Exercise directions: Report every line of the material that contains the string "teleport".

Material for the task:

▶

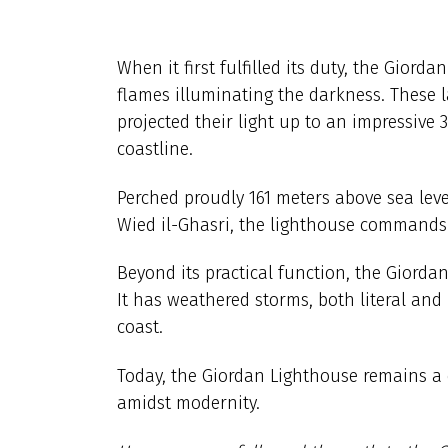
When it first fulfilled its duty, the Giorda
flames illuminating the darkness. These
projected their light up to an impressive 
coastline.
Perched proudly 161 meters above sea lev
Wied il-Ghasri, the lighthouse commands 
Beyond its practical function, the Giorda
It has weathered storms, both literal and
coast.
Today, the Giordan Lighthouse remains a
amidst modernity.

◀
▶

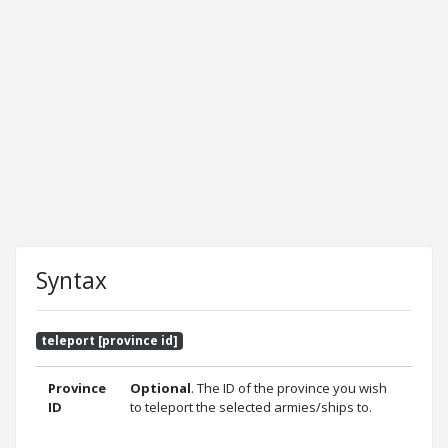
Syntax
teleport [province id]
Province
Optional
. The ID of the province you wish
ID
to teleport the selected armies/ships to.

◀

Solution to this exercise:
teleport [province id]
to teleport the selected armies/ships to.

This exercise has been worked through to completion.